Tool Path Resolution:

  • All external tools use full resolved paths (via shutil.which())
  • Tools are resolved at detection time and stored in Tooling dataclass
  • No dynamic PATH manipulation or shell interpretation
  • Eliminates partial path execution vulnerabilities (B607)
  • Optional strict-paths mode for enhanced security (v1.2.0+)
  • Code quality tools for dead code, complexity, docstrings, and duplication (v1.3.0+)
  • Dependency intelligence for conflict detection, license scanning, and size analysis (v1.3.1+)

Subprocess Execution:

  • All subprocess calls use shell=False (default, secure)
  • Arguments passed as lists, never as strings
  • No user-controlled command construction
  • Commands are hardcoded in source code

Data Handling:

  • Optional secret redaction for sensitive strings in logs
  • Environment variables and paths logged for reproducibility
  • All file operations respect .gitignore rules

Strict-Paths Mode (v1.2.0+)

For high-security environments, enable --strict-paths to enforce that all tools must be in trusted system directories:

pybundle run analysis --strict-paths

Trusted directories (configurable via PYBUNDLE_TRUSTED_PATHS):

  • /usr/bin/, /usr/local/bin/, /bin/
  • /opt/homebrew/bin/ (macOS Homebrew)
  • /snap/bin/ (Ubuntu snaps)
  • Virtual environment paths (.venv, venv, .pybundle-venv)

Tools outside trusted directories are excluded in strict mode.

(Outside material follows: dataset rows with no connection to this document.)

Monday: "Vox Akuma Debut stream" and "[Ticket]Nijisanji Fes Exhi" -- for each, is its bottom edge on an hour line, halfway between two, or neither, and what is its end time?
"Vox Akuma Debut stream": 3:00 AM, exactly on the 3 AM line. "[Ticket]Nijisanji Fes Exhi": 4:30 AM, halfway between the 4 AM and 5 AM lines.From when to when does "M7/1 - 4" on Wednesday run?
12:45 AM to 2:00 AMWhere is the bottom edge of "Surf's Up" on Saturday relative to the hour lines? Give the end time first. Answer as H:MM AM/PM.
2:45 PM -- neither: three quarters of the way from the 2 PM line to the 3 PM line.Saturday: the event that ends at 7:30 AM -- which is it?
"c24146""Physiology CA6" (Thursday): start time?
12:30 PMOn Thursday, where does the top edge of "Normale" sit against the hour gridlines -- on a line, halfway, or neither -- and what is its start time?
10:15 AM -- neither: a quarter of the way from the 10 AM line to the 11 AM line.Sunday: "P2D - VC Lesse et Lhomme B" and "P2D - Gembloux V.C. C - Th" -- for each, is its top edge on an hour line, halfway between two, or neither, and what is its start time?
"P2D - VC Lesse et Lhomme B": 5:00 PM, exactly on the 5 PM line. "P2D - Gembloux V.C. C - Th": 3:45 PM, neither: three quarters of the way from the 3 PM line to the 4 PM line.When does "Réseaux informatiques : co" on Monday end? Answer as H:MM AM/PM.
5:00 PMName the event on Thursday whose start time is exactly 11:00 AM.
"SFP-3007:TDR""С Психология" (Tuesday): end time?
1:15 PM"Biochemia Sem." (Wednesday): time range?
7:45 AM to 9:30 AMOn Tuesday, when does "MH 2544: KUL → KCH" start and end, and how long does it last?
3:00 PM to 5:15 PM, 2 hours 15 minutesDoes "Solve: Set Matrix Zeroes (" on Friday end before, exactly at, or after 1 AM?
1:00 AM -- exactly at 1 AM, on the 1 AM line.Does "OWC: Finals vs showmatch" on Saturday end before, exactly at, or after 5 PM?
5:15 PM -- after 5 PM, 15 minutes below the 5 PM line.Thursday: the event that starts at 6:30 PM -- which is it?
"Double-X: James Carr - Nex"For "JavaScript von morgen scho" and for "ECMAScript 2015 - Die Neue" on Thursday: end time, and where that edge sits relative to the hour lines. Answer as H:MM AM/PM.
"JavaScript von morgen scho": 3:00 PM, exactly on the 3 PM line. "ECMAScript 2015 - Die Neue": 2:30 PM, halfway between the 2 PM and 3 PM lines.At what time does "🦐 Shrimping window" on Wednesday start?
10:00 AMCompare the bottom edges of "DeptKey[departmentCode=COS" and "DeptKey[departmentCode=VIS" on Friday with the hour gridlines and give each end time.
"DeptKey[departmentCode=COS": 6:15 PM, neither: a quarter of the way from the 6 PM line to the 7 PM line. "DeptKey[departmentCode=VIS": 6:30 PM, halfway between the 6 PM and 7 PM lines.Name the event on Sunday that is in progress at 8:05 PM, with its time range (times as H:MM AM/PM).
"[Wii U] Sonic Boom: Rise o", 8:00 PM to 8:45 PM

This prevents:

  • Accidental execution of tools from user-writable directories
  • PATH manipulation attacks
  • Use of potentially compromised tool installations

Example: Verify tool paths before running:

pybundle doctor --strict-paths

Output shows trust status:

🔧 Tool Detection:
git        ✅ /usr/bin/git
python     ✅ /path/to/venv/bin/python
npm        ⚠️  /home/user/.nvm/.../npm  (untrusted in strict mode)

Configure custom trusted paths:

export PYBUNDLE_TRUSTED_PATHS="/opt/custom/bin:/company/tools/bin"
pybundle run debug --strict-paths

Known Limitations

  1. Requires Trusted Environment

    • Assumes developer controls their machine and installed tools
    • Not designed for untrusted code execution or sandboxing
    • Tool integrity depends on system package management
  2. Tool Availability

    • External tools (git, ruff, mypy) are optional
    • Missing tools result in SKIP status, not failure
    • Use pybundle doctor to verify available tools
  3. File System Access

    • Reads entire project tree (respecting ignore rules)
    • Writes to artifacts/ directory by default
    • No privilege escalation or system modification

For Security Auditors

Bandit Security Scan Results:

  • 33 low-severity findings (all expected for CLI tool)
  • B404 (subprocess import): Required for tool functionality
  • B603 (subprocess calls): Using secure pattern (shell=False, full paths)
  • B112 (try/except/continue): Acceptable error handling pattern

Risk Classification: LOW

  • No user-controlled command injection
  • No untrusted input in command execution
  • Full path resolution prevents PATH manipulation attacks
  • Standard development tool security posture

Recommended Usage:

# Verify tool paths before execution
pybundle doctor

# Review what tools will be used
pybundle doctor analysis --json

🧩 Why pybundle?

pybundle is designed for:

  • handing a project to another engineer
  • attaching context to a bug report
  • feeding a codebase to AI tooling
  • generating CI artifacts
  • preserving “what exactly did we run?”
  • producing AI-consumable project context without guesswork

It prioritizes determinism, traceability, and automation over clever heuristics.


🛠 Development Notes

  • Python ≥ 3.9
  • Uses modern tooling (ruff, mypy)
  • Fully type-checked
  • Formatter-clean
  • No test suite yet (intentional; coming later)

During development, run:

python -m pybundle ...

to bypass shell caching.


📌 Versioning

pybundle follows Semantic Versioning.

Pinned Git tags are recommended when used as a dependency:

gwc-pybundle @ git+https://github.com/girls-whocode/pybundle.git@v1.3.1

🧠 Philosophy

If a tool produces output, it should also produce metadata about how and why that output exists.

pybundle treats context as a first-class artifact.


📦 Package naming note

The distribution name on PyPI is gwc-pybundle to avoid conflicts with existing packages.

The project name, imports, and CLI remain pybundle.

pip install gwc-pybundle
pybundle run analysis

Look in the autocreated artifacts/ folder.